18 February 2014

How easy is it to research the Chinese web?

han-teng_liao By 2015, the proportion of Chinese language Internet users is expected to exceed the proportion of English language users. But how easy is it for researchers to find or request content and traffic data from the major Chinese websites for research? Han-Teng Liao discusses the issues of government control and intervention, public opinion monitoring, language and data tools (and the challenges of processing Chinese language texts), narratives and propaganda, and how to identify geographic information from Chinese Web data. With some robots thrown in too...
Chinese Internet Cafe

Access to data from the Chinese Web, like other Web data, depends on platform policies, the level of data openness, and the availability of data intermediary and tools.
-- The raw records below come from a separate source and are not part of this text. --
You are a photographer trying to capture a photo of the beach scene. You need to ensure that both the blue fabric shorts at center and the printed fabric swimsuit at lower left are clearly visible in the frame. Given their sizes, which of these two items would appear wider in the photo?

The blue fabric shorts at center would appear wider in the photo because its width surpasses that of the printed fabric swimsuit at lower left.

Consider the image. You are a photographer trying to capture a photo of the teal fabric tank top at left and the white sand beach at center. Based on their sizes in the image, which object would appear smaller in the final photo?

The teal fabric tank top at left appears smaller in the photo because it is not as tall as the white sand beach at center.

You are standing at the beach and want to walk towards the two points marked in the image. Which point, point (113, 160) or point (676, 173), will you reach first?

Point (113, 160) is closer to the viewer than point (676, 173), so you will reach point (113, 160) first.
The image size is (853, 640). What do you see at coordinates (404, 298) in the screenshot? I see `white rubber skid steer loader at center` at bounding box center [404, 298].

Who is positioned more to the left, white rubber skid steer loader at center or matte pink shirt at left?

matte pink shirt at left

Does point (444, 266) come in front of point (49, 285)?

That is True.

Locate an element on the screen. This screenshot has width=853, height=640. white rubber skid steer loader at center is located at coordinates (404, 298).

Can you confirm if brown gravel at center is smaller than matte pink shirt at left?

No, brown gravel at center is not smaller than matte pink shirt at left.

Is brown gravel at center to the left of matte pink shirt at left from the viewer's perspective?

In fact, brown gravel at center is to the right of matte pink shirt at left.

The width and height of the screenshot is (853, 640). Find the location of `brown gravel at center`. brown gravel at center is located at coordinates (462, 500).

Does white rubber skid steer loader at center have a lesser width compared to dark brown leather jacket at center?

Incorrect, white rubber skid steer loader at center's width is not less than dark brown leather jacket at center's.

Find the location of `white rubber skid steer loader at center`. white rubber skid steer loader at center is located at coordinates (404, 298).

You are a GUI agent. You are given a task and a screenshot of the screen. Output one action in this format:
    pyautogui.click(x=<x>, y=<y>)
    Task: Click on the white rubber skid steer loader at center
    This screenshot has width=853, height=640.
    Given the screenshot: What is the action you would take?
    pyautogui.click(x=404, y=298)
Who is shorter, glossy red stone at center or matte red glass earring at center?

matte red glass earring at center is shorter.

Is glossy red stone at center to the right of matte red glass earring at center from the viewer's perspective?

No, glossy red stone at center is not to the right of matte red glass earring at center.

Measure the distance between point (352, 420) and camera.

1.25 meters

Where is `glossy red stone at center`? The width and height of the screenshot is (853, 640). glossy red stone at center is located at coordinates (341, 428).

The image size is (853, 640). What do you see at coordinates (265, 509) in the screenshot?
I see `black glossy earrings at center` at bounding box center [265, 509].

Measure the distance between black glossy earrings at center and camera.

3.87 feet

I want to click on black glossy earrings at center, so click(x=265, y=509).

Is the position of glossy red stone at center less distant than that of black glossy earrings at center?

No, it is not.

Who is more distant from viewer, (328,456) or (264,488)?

Image of a Chinese Internet cafe by Hal Dick.

Ed: How easy is it to request or scrape data from the “Chinese Web”? And how much of it is under some form of government control?

Han-Teng: Access to data from the Chinese Web, like other Web data, depends on the policies of platforms, the level of data openness, and the availability of data intermediary and tools. All these factors have direct impacts on the quality and usability of data. Since there are many forms of government control and intentions, increasingly not just the websites inside mainland China under Chinese jurisdiction, but also the Chinese “soft power” institutions and individuals telling the “Chinese story” or “Chinese dream” (as opposed to “American dreams”), it requires case-by-case research to determine the extent and level of government control and interventions. Based on my own research on Chinese user-generated encyclopaedias and Chinese-language twitter and Weibo, the research expectations seem to be that control and intervention by Beijing will be most likely on political and cultural topics, not likely on economic or entertainment ones.

This observation is linked to how various forms of government control and interventions are executed, which often requires massive data and human operations to filter, categorise and produce content that are often based on keywords. It is particularly true for Chinese websites in mainland China (behind the Great Firewall, excluding Hong Kong and Macao), where private website companies execute these day-to-day operations under the directives and memos of various Chinese party and government agencies.

Of course there is some extra layer of challenges if researchers try to request content and traffic data from the major Chinese websites for research, especially regarding censorship. Nonetheless, since most Web content data is open, researchers such as Professor Fu in Hong Kong University manage to scrape data sample from Weibo, helping researchers like me to access the data more easily. These openly collected data can then be used to measure potential government control, as has been done for previous research on search engines (Jiang and Akhtar 2011; Zhu et al. 2011) and social media (Bamman et al. 2012; Fu et al. 2013; Fu and Chau 2013; King et al. 2012; Zhu et al. 2012).

It follows that the availability of data intermediary and tools will become important for both academic and corporate research. Many new “public opinion monitoring” companies compete to provide better tools and datasets as data intermediaries, including the Online Public Opinion Monitoring and Measuring Unit (人民网舆情监测室) of the People’s Net (a Party press organ) with annual revenue near 200 million RMB. Hence, in addition to the on-going considerations on big data and Web data research, we need to factor in how these private and public Web data intermediaries shape the Chinese Web data environment (Liao et al. 2013).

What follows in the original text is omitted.